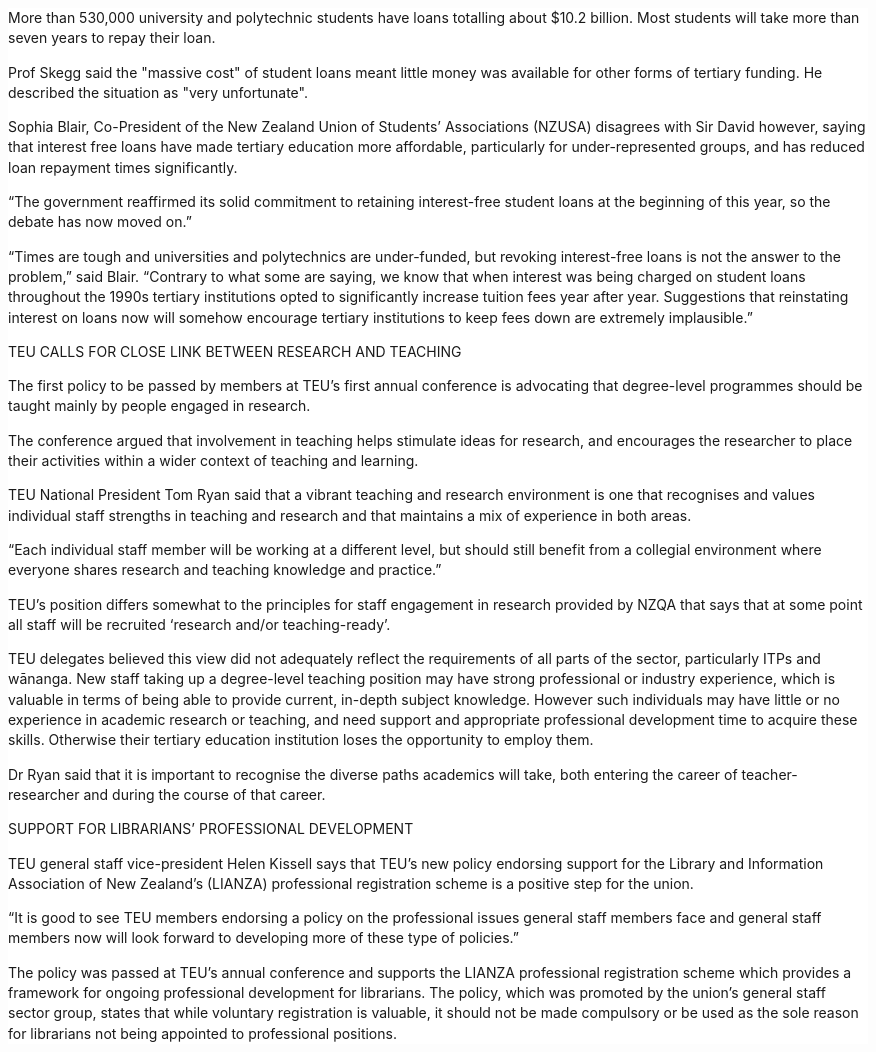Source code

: More than 530,000 university and polytechnic students have loans totalling about $10.2 billion. Most students will take more than seven years to repay their loan.

Prof Skegg said the "massive cost" of student loans meant little money was available for other forms of tertiary funding. He described the situation as "very unfortunate".

Sophia Blair, Co-President of the New Zealand Union of Students’ Associations (NZUSA) disagrees with Sir David however, saying that interest free loans have made tertiary education more affordable, particularly for under-represented groups, and has reduced loan repayment times significantly.

“The government reaffirmed its solid commitment to retaining interest-free student loans at the beginning of this year, so the debate has now moved on.”

“Times are tough and universities and polytechnics are under-funded, but revoking interest-free loans is not the answer to the problem,” said Blair. “Contrary to what some are saying, we know that when interest was being charged on student loans throughout the 1990s tertiary institutions opted to significantly increase tuition fees year after year. Suggestions that reinstating interest on loans now will somehow encourage tertiary institutions to keep fees down are extremely implausible.”

TEU CALLS FOR CLOSE LINK BETWEEN RESEARCH AND TEACHING

The first policy to be passed by members at TEU’s first annual conference is advocating that degree-level programmes should be taught mainly by people engaged in research.

The conference argued that involvement in teaching helps stimulate ideas for research, and encourages the researcher to place their activities within a wider context of teaching and learning.

TEU National President Tom Ryan said that a vibrant teaching and research environment is one that recognises and values individual staff strengths in teaching and research and that maintains a mix of experience in both areas.

“Each individual staff member will be working at a different level, but should still benefit from a collegial environment where everyone shares research and teaching knowledge and practice.”

TEU’s position differs somewhat to the principles for staff engagement in research provided by NZQA that says that at some point all staff will be recruited ‘research and/or teaching-ready’.

TEU delegates believed this view did not adequately reflect the requirements of all parts of the sector, particularly ITPs and wānanga. New staff taking up a degree-level teaching position may have strong professional or industry experience, which is valuable in terms of being able to provide current, in-depth subject knowledge. However such individuals may have little or no experience in academic research or teaching, and need support and appropriate professional development time to acquire these skills. Otherwise their tertiary education institution loses the opportunity to employ them.

Dr Ryan said that it is important to recognise the diverse paths academics will take, both entering the career of teacher-researcher and during the course of that career.

SUPPORT FOR LIBRARIANS’ PROFESSIONAL DEVELOPMENT

TEU general staff vice-president Helen Kissell says that TEU’s new policy endorsing support for the Library and Information Association of New Zealand’s (LIANZA) professional registration scheme is a positive step for the union.

“It is good to see TEU members endorsing a policy on the professional issues general staff members face and general staff members now will look forward to developing more of these type of policies.”

The policy was passed at TEU’s annual conference and supports the LIANZA professional registration scheme which provides a framework for ongoing professional development for librarians. The policy, which was promoted by the union’s general staff sector group, states that while voluntary registration is valuable, it should not be made compulsory or be used as the sole reason for librarians not being appointed to professional positions.

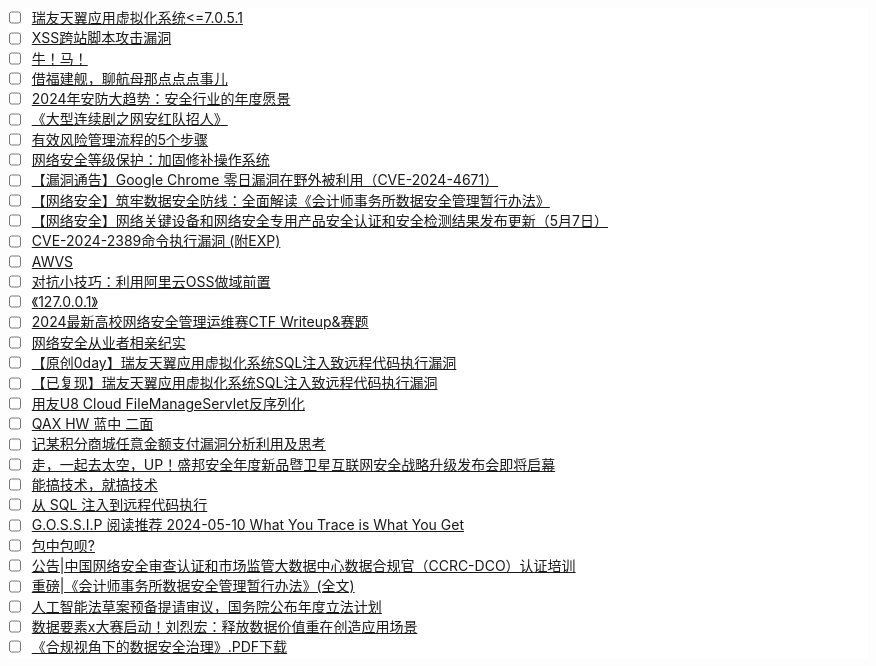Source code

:   - [ ] [瑞友天翼应用虚拟化系统<=7.0.5.1](https://mp.weixin.qq.com/s?__biz=Mzg5NTA2OTYzOA==&mid=2247484072&idx=1&sn=a0a294412b7bd2d05de0580965eddc48)
  - [ ] [XSS跨站脚本攻击漏洞](https://mp.weixin.qq.com/s?__biz=MzU2NDY2OTU4Nw==&mid=2247513758&idx=1&sn=92bdaf63916fcc102b3f0429638aaf93)
  - [ ] [牛！马！](https://mp.weixin.qq.com/s?__biz=Mzg5OTg1MDk0Mw==&mid=2247484560&idx=1&sn=0ed3a837e0b12ff1f563f5f23734881b)
  - [ ] [借福建舰，聊航母那点点点事儿](https://mp.weixin.qq.com/s?__biz=Mzg4MzgwMDE2Mw==&mid=2247487427&idx=1&sn=67c6aa19ed95987cbdf78612ee387569)
  - [ ] [2024年安防大趋势：安全行业的年度愿景](https://mp.weixin.qq.com/s?__biz=MzA3MTM0NTQzNA==&mid=2455774051&idx=1&sn=085c63cdd4eb4c2130cc8c6d51a0c42e)
  - [ ] [《大型连续剧之网安红队招人》](https://mp.weixin.qq.com/s?__biz=MzkyMDUzMzY1MA==&mid=2247498676&idx=1&sn=7c323d43ef46af33fcaf329f6ad08106)
  - [ ] [有效风险管理流程的5个步骤](https://mp.weixin.qq.com/s?__biz=Mzg2NjY2MTI3Mg==&mid=2247495019&idx=2&sn=7af78c4f1ea513c7622c3021ddc7cce7)
  - [ ] [网络安全等级保护：加固修补操作系统](https://mp.weixin.qq.com/s?__biz=Mzg2NjY2MTI3Mg==&mid=2247495019&idx=1&sn=7cc43f715d67fe50b6ade0382ce4fa65)
  - [ ] [【漏洞通告】Google Chrome 零日漏洞在野外被利用（CVE-2024-4671）](https://mp.weixin.qq.com/s?__biz=MzI3MTk4Mjc3NA==&mid=2247485513&idx=3&sn=f086b5c2f569c58651d591083da26085)
  - [ ] [【网络安全】筑牢数据安全防线：全面解读《会计师事务所数据安全管理暂行办法》](https://mp.weixin.qq.com/s?__biz=MzI3MTk4Mjc3NA==&mid=2247485513&idx=1&sn=5ffd006e0f5c627a7e4633c9918f1fb2)
  - [ ] [【网络安全】网络关键设备和网络安全专用产品安全认证和安全检测结果发布更新（5月7日）](https://mp.weixin.qq.com/s?__biz=MzI3MTk4Mjc3NA==&mid=2247485513&idx=2&sn=a1ec8988dd049e61791b3e5fc2447350)
  - [ ] [CVE-2024-2389命令执行漏洞 (附EXP)](https://mp.weixin.qq.com/s?__biz=MzI1NTM4ODIxMw==&mid=2247500721&idx=1&sn=348ba0d44c244322b444ee0794ad081e)
  - [ ] [AWVS](https://mp.weixin.qq.com/s?__biz=Mzg5NTcxODQ4OA==&mid=2247485595&idx=1&sn=4d243e3a640a3e7d04f04b0dd1990993)
  - [ ] [对抗小技巧：利用阿里云OSS做域前置](https://mp.weixin.qq.com/s?__biz=Mzg5ODE3NTU1OQ==&mid=2247484353&idx=1&sn=b79772c4e36dbb08b09eb8b6405672fe)
  - [ ] [《127.0.0.1》](https://mp.weixin.qq.com/s?__biz=Mzg3NTY3NDA5MA==&mid=2247483836&idx=1&sn=76926f226e744f65cf9cdce15d26dad6)
  - [ ] [2024最新高校网络安全管理运维赛CTF Writeup&赛题](https://mp.weixin.qq.com/s?__biz=Mzk0OTQ0MTI2MQ==&mid=2247484523&idx=1&sn=1208993d4e8c100bd41e84fca4119e25)
  - [ ] [网络安全从业者相亲纪实](https://mp.weixin.qq.com/s?__biz=MzU0MzkzOTYzOQ==&mid=2247489118&idx=3&sn=b9e7a88bd308fd41f5297e941ea604cb)
  - [ ] [【原创0day】瑞友天翼应用虚拟化系统SQL注入致远程代码执行漏洞](https://mp.weixin.qq.com/s?__biz=MzU0MzkzOTYzOQ==&mid=2247489118&idx=2&sn=f667ad2c09238c82aea8a96035c8ff12)
  - [ ] [【已复现】瑞友天翼应用虚拟化系统SQL注入致远程代码执行漏洞](https://mp.weixin.qq.com/s?__biz=MzU0MzkzOTYzOQ==&mid=2247489118&idx=1&sn=c3b78ff737cf38a66ad8c66f3e0fa00b)
  - [ ] [用友U8 Cloud FileManageServlet反序列化](https://mp.weixin.qq.com/s?__biz=MzA5OTA0MTU4Mg==&mid=2247485942&idx=1&sn=6f1fb0f3cd9e5e988fb1047cc111b7a4)
  - [ ] [QAX HW 蓝中 二面](https://mp.weixin.qq.com/s?__biz=MzU5NjYwNDIyOQ==&mid=2247484562&idx=1&sn=2eea62099daa2c0d224c24e3b246afe8)
  - [ ] [记某积分商城任意金额支付漏洞分析利用及思考](https://mp.weixin.qq.com/s?__biz=Mzk0MTIzNTgzMQ==&mid=2247515142&idx=1&sn=90252716ad6cb665cf5d4ada7e47ec4d)
  - [ ] [走，一起去太空，UP！盛邦安全年度新品暨卫星互联网安全战略升级发布会即将启幕](https://mp.weixin.qq.com/s?__biz=MzAwNTAxMjUwNw==&mid=2650275462&idx=1&sn=3afddca9689f1339b0462cb3c2d2d672)
  - [ ] [能搞技术，就搞技术](https://mp.weixin.qq.com/s?__biz=MzI1Mjc3NTUwMQ==&mid=2247535059&idx=1&sn=a62cdd578c22bf7be1cfa792364c11dd)
  - [ ] [从 SQL 注入到远程代码执行](https://mp.weixin.qq.com/s?__biz=MzIzMTIzNTM0MA==&mid=2247494588&idx=1&sn=43b54088a0ce0112655f46d16171c9ac)
  - [ ] [G.O.S.S.I.P 阅读推荐 2024-05-10 What You Trace is What You Get](https://mp.weixin.qq.com/s?__biz=Mzg5ODUxMzg0Ng==&mid=2247497961&idx=1&sn=f9e81e01a9deb131710b2cb293da4585)
  - [ ] [包中包呗?](https://mp.weixin.qq.com/s?__biz=Mzg2ODc0Mjc0Mw==&mid=2247484047&idx=1&sn=ddef169cfc4edfbf0c104a6f2a0207d3)
  - [ ] [公告|中国网络安全审查认证和市场监管大数据中心数据合规官（CCRC-DCO）认证培训](https://mp.weixin.qq.com/s?__biz=MzIyNjE0NTQ2OA==&mid=2651255463&idx=2&sn=c04f36744adad5a8483107060ac53d5a)
  - [ ] [重磅|《会计师事务所数据安全管理暂行办法》(全文)](https://mp.weixin.qq.com/s?__biz=MzIyNjE0NTQ2OA==&mid=2651255463&idx=1&sn=1b666b9d0e3b640ab7b5d394480e92ee)
  - [ ] [人工智能法草案预备提请审议，国务院公布年度立法计划](https://mp.weixin.qq.com/s?__biz=MzkwODMxNjY5NA==&mid=2247517953&idx=1&sn=02ca51b383d77bc972f4c401a9ff27ba)
  - [ ] [数据要素x大赛启动！刘烈宏：释放数据价值重在创造应用场景](https://mp.weixin.qq.com/s?__biz=MzkwODMxNjY5NA==&mid=2247517953&idx=2&sn=00ffadbe26961cde01a43bea7aa9cc73)
  - [ ] [《合规视角下的数据安全治理》.PDF下载](https://mp.weixin.qq.com/s?__biz=MzIwMzg5MTI0OQ==&mid=2247546631&idx=2&sn=9bff38e626cc313d03dc1343f1ed70bc)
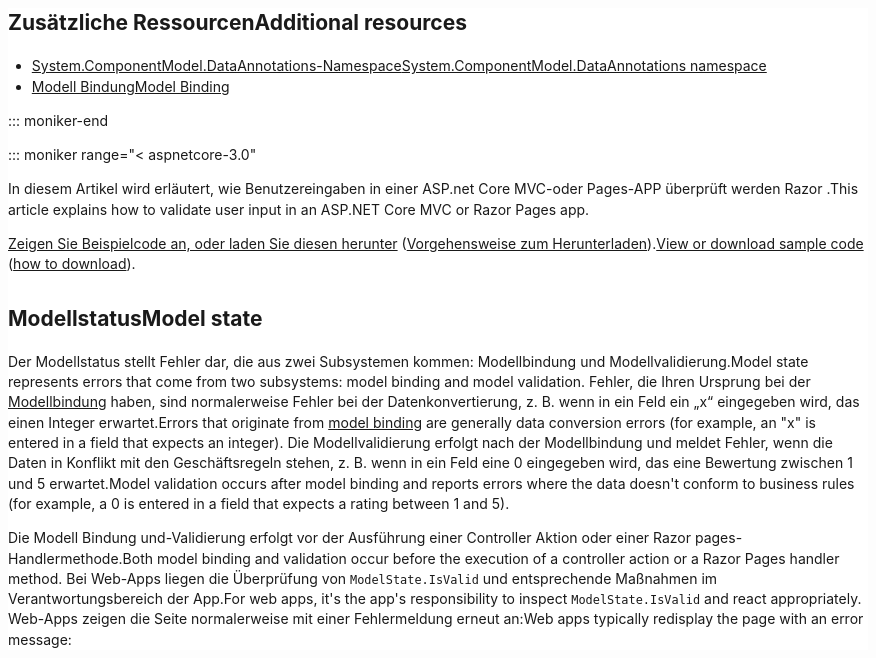 ## <a name="additional-resources"></a><span data-ttu-id="78e81-321">Zusätzliche Ressourcen</span><span class="sxs-lookup"><span data-stu-id="78e81-321">Additional resources</span></span>

* [<span data-ttu-id="78e81-322">System.ComponentModel.DataAnnotations-Namespace</span><span class="sxs-lookup"><span data-stu-id="78e81-322">System.ComponentModel.DataAnnotations namespace</span></span>](xref:System.ComponentModel.DataAnnotations)
* [<span data-ttu-id="78e81-323">Modell Bindung</span><span class="sxs-lookup"><span data-stu-id="78e81-323">Model Binding</span></span>](model-binding.md)

::: moniker-end

::: moniker range="< aspnetcore-3.0"

<span data-ttu-id="78e81-324">In diesem Artikel wird erläutert, wie Benutzereingaben in einer ASP.net Core MVC-oder Pages-APP überprüft werden Razor .</span><span class="sxs-lookup"><span data-stu-id="78e81-324">This article explains how to validate user input in an ASP.NET Core MVC or Razor Pages app.</span></span>

<span data-ttu-id="78e81-325">[Zeigen Sie Beispielcode an, oder laden Sie diesen herunter](https://github.com/dotnet/AspNetCore.Docs/tree/master/aspnetcore/mvc/models/validation/sample) ([Vorgehensweise zum Herunterladen](xref:index#how-to-download-a-sample)).</span><span class="sxs-lookup"><span data-stu-id="78e81-325">[View or download sample code](https://github.com/dotnet/AspNetCore.Docs/tree/master/aspnetcore/mvc/models/validation/sample) ([how to download](xref:index#how-to-download-a-sample)).</span></span>

## <a name="model-state"></a><span data-ttu-id="78e81-326">Modellstatus</span><span class="sxs-lookup"><span data-stu-id="78e81-326">Model state</span></span>

<span data-ttu-id="78e81-327">Der Modellstatus stellt Fehler dar, die aus zwei Subsystemen kommen: Modellbindung und Modellvalidierung.</span><span class="sxs-lookup"><span data-stu-id="78e81-327">Model state represents errors that come from two subsystems: model binding and model validation.</span></span> <span data-ttu-id="78e81-328">Fehler, die Ihren Ursprung bei der [Modellbindung](model-binding.md) haben, sind normalerweise Fehler bei der Datenkonvertierung, z. B. wenn in ein Feld ein „x“ eingegeben wird, das einen Integer erwartet.</span><span class="sxs-lookup"><span data-stu-id="78e81-328">Errors that originate from [model binding](model-binding.md) are generally data conversion errors (for example, an "x" is entered in a field that expects an integer).</span></span> <span data-ttu-id="78e81-329">Die Modellvalidierung erfolgt nach der Modellbindung und meldet Fehler, wenn die Daten in Konflikt mit den Geschäftsregeln stehen, z. B. wenn in ein Feld eine 0 eingegeben wird, das eine Bewertung zwischen 1 und 5 erwartet.</span><span class="sxs-lookup"><span data-stu-id="78e81-329">Model validation occurs after model binding and reports errors where the data doesn't conform to business rules (for example, a 0 is entered in a field that expects a rating between 1 and 5).</span></span>

<span data-ttu-id="78e81-330">Die Modell Bindung und-Validierung erfolgt vor der Ausführung einer Controller Aktion oder einer Razor pages-Handlermethode.</span><span class="sxs-lookup"><span data-stu-id="78e81-330">Both model binding and validation occur before the execution of a controller action or a Razor Pages handler method.</span></span> <span data-ttu-id="78e81-331">Bei Web-Apps liegen die Überprüfung von `ModelState.IsValid` und entsprechende Maßnahmen im Verantwortungsbereich der App.</span><span class="sxs-lookup"><span data-stu-id="78e81-331">For web apps, it's the app's responsibility to inspect `ModelState.IsValid` and react appropriately.</span></span> <span data-ttu-id="78e81-332">Web-Apps zeigen die Seite normalerweise mit einer Fehlermeldung erneut an:</span><span class="sxs-lookup"><span data-stu-id="78e81-332">Web apps typically redisplay the page with an error message:</span></span>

Work required:
Word for word, give again the lines from the first entry to the line with "The first policy", inclusive. Exclude the pictures.

Response:
Source code

: More than 530,000 university and polytechnic students have loans totalling about $10.2 billion. Most students will take more than seven years to repay their loan.

Prof Skegg said the "massive cost" of student loans meant little money was available for other forms of tertiary funding. He described the situation as "very unfortunate".

Sophia Blair, Co-President of the New Zealand Union of Students’ Associations (NZUSA) disagrees with Sir David however, saying that interest free loans have made tertiary education more affordable, particularly for under-represented groups, and has reduced loan repayment times significantly.

“The government reaffirmed its solid commitment to retaining interest-free student loans at the beginning of this year, so the debate has now moved on.”

“Times are tough and universities and polytechnics are under-funded, but revoking interest-free loans is not the answer to the problem,” said Blair. “Contrary to what some are saying, we know that when interest was being charged on student loans throughout the 1990s tertiary institutions opted to significantly increase tuition fees year after year. Suggestions that reinstating interest on loans now will somehow encourage tertiary institutions to keep fees down are extremely implausible.”

TEU CALLS FOR CLOSE LINK BETWEEN RESEARCH AND TEACHING

The first policy to be passed by members at TEU’s first annual conference is advocating that degree-level programmes should be taught mainly by people engaged in research.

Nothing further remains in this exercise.